## Problem to work on:
No pictures, everything else exact: set down the entries in full.
[[ Data, beginning ]]
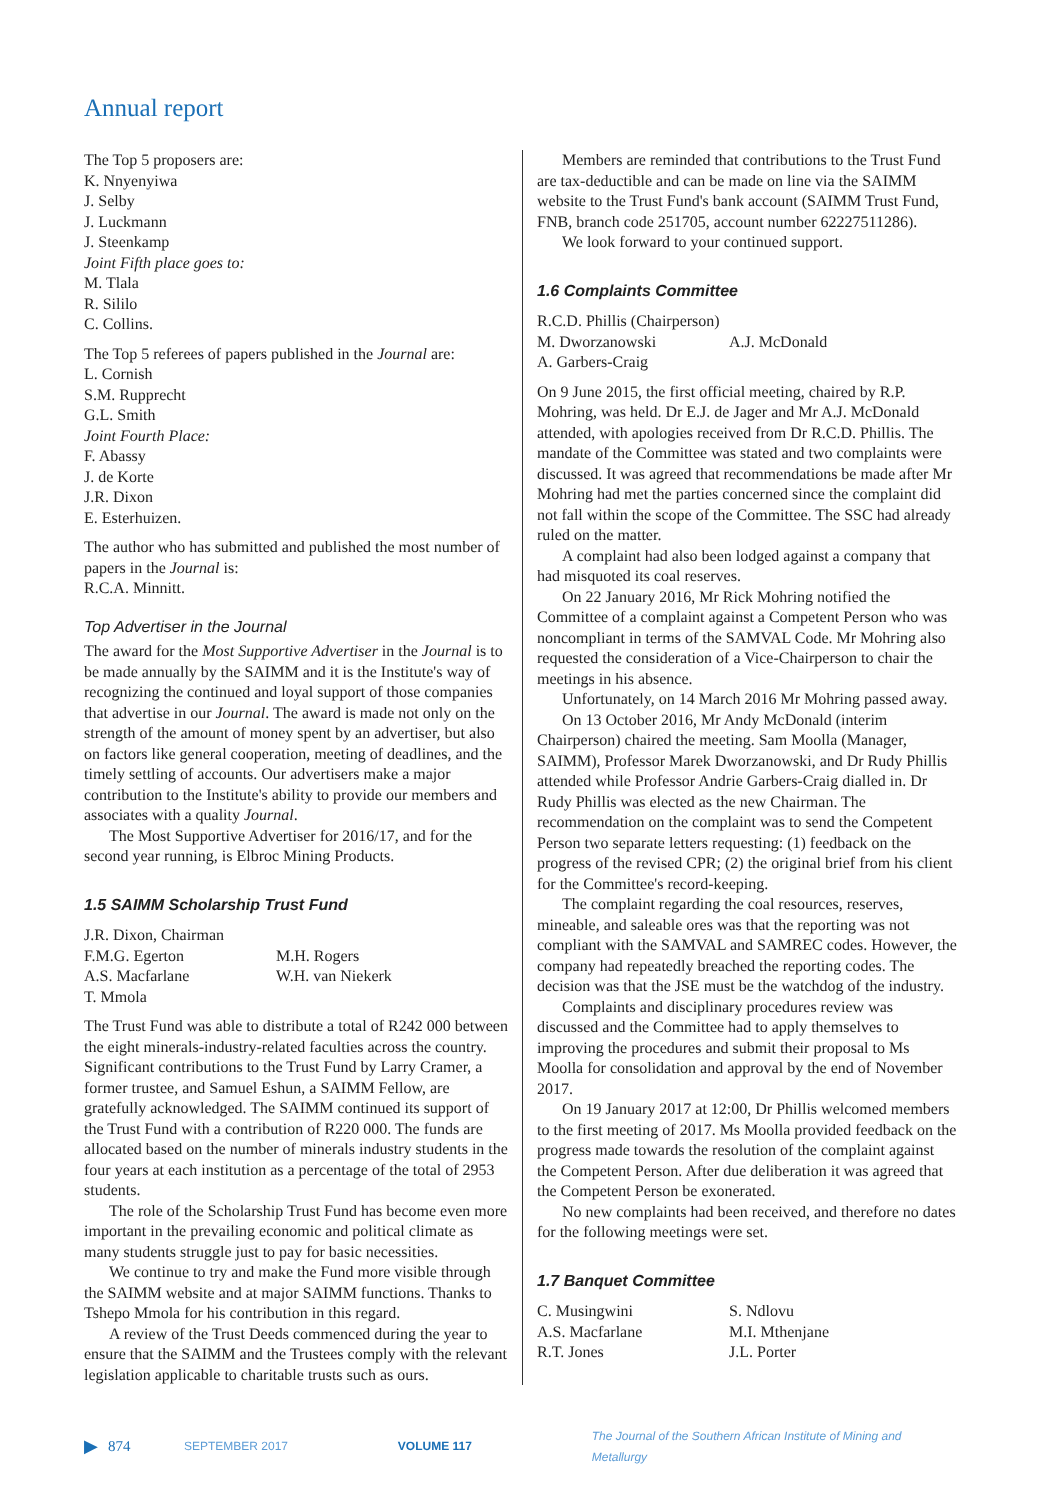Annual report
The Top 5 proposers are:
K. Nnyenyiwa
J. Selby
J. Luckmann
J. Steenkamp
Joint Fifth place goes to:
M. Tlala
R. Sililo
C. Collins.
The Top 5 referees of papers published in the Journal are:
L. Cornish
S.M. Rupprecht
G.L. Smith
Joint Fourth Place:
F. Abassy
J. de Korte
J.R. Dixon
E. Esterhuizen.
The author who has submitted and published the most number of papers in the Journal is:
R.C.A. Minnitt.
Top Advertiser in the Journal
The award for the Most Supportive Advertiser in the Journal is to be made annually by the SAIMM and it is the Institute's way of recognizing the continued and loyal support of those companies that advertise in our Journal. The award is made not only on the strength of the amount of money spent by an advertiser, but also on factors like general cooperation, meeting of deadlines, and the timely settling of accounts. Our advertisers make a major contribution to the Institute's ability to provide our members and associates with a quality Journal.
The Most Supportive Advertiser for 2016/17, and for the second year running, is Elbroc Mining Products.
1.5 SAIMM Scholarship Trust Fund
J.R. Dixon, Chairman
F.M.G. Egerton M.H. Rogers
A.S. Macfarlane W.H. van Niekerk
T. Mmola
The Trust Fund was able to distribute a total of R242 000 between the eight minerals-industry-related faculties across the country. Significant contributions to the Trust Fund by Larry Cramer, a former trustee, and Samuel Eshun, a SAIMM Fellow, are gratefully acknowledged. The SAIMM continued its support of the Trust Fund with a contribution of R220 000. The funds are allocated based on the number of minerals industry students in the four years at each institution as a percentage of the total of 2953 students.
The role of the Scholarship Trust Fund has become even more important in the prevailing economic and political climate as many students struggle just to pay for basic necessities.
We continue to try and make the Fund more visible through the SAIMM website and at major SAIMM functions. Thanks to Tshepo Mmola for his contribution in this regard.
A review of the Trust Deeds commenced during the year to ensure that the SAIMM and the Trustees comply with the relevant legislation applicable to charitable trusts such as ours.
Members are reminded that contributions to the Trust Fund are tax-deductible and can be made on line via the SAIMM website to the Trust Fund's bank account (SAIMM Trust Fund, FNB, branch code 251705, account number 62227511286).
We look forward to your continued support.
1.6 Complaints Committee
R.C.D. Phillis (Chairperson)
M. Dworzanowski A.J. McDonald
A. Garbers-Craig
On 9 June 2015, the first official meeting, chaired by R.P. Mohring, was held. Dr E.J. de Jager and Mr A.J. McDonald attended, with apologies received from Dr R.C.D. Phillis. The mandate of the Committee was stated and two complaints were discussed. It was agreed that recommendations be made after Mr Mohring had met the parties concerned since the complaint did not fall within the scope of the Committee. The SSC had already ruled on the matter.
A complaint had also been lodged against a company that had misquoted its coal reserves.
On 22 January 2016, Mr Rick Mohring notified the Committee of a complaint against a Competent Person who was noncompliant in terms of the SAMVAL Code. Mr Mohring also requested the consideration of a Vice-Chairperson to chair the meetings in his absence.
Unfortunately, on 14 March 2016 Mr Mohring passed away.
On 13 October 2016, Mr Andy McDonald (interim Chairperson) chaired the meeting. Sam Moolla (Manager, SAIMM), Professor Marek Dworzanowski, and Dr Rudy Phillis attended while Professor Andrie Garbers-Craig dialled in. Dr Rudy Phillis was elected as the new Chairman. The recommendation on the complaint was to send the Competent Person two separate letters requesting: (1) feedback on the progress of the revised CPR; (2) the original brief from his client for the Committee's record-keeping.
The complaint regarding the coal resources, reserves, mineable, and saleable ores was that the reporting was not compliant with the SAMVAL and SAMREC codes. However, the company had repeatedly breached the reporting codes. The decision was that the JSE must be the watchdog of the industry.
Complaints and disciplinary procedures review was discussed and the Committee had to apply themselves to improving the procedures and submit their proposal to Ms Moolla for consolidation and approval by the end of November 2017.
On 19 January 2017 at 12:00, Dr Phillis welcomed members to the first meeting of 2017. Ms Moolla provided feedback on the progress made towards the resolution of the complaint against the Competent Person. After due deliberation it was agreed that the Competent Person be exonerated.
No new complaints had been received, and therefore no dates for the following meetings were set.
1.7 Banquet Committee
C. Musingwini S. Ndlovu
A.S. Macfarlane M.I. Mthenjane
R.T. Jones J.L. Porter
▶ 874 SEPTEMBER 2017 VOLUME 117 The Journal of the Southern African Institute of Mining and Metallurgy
[[ Data, end ]]
## Output for this exercise:
Annual report
The Top 5 proposers are:
K. Nnyenyiwa
J. Selby
J. Luckmann
J. Steenkamp
Joint Fifth place goes to:
M. Tlala
R. Sililo
C. Collins.
The Top 5 referees of papers published in the Journal are:
L. Cornish
S.M. Rupprecht
G.L. Smith
Joint Fourth Place:
F. Abassy
J. de Korte
J.R. Dixon
E. Esterhuizen.
The author who has submitted and published the most number of papers in the Journal is:
R.C.A. Minnitt.
Top Advertiser in the Journal
The award for the Most Supportive Advertiser in the Journal is to be made annually by the SAIMM and it is the Institute's way of recognizing the continued and loyal support of those companies that advertise in our Journal. The award is made not only on the strength of the amount of money spent by an advertiser, but also on factors like general cooperation, meeting of deadlines, and the timely settling of accounts. Our advertisers make a major contribution to the Institute's ability to provide our members and associates with a quality Journal.
The Most Supportive Advertiser for 2016/17, and for the second year running, is Elbroc Mining Products.
1.5 SAIMM Scholarship Trust Fund
J.R. Dixon, Chairman
F.M.G. Egerton M.H. Rogers
A.S. Macfarlane W.H. van Niekerk
T. Mmola
The Trust Fund was able to distribute a total of R242 000 between the eight minerals-industry-related faculties across the country. Significant contributions to the Trust Fund by Larry Cramer, a former trustee, and Samuel Eshun, a SAIMM Fellow, are gratefully acknowledged. The SAIMM continued its support of the Trust Fund with a contribution of R220 000. The funds are allocated based on the number of minerals industry students in the four years at each institution as a percentage of the total of 2953 students.
The role of the Scholarship Trust Fund has become even more important in the prevailing economic and political climate as many students struggle just to pay for basic necessities.
We continue to try and make the Fund more visible through the SAIMM website and at major SAIMM functions. Thanks to Tshepo Mmola for his contribution in this regard.
A review of the Trust Deeds commenced during the year to ensure that the SAIMM and the Trustees comply with the relevant legislation applicable to charitable trusts such as ours.
Members are reminded that contributions to the Trust Fund are tax-deductible and can be made on line via the SAIMM website to the Trust Fund's bank account (SAIMM Trust Fund, FNB, branch code 251705, account number 62227511286).
We look forward to your continued support.
1.6 Complaints Committee
R.C.D. Phillis (Chairperson)
M. Dworzanowski A.J. McDonald
A. Garbers-Craig
On 9 June 2015, the first official meeting, chaired by R.P. Mohring, was held. Dr E.J. de Jager and Mr A.J. McDonald attended, with apologies received from Dr R.C.D. Phillis. The mandate of the Committee was stated and two complaints were discussed. It was agreed that recommendations be made after Mr Mohring had met the parties concerned since the complaint did not fall within the scope of the Committee. The SSC had already ruled on the matter.
A complaint had also been lodged against a company that had misquoted its coal reserves.
On 22 January 2016, Mr Rick Mohring notified the Committee of a complaint against a Competent Person who was noncompliant in terms of the SAMVAL Code. Mr Mohring also requested the consideration of a Vice-Chairperson to chair the meetings in his absence.
Unfortunately, on 14 March 2016 Mr Mohring passed away.
On 13 October 2016, Mr Andy McDonald (interim Chairperson) chaired the meeting. Sam Moolla (Manager, SAIMM), Professor Marek Dworzanowski, and Dr Rudy Phillis attended while Professor Andrie Garbers-Craig dialled in. Dr Rudy Phillis was elected as the new Chairman. The recommendation on the complaint was to send the Competent Person two separate letters requesting: (1) feedback on the progress of the revised CPR; (2) the original brief from his client for the Committee's record-keeping.
The complaint regarding the coal resources, reserves, mineable, and saleable ores was that the reporting was not compliant with the SAMVAL and SAMREC codes. However, the company had repeatedly breached the reporting codes. The decision was that the JSE must be the watchdog of the industry.
Complaints and disciplinary procedures review was discussed and the Committee had to apply themselves to improving the procedures and submit their proposal to Ms Moolla for consolidation and approval by the end of November 2017.
On 19 January 2017 at 12:00, Dr Phillis welcomed members to the first meeting of 2017. Ms Moolla provided feedback on the progress made towards the resolution of the complaint against the Competent Person. After due deliberation it was agreed that the Competent Person be exonerated.
No new complaints had been received, and therefore no dates for the following meetings were set.
1.7 Banquet Committee
C. Musingwini S. Ndlovu
A.S. Macfarlane M.I. Mthenjane
R.T. Jones J.L. Porter
▶ 874 SEPTEMBER 2017 VOLUME 117 The Journal of the Southern African Institute of Mining and Metallurgy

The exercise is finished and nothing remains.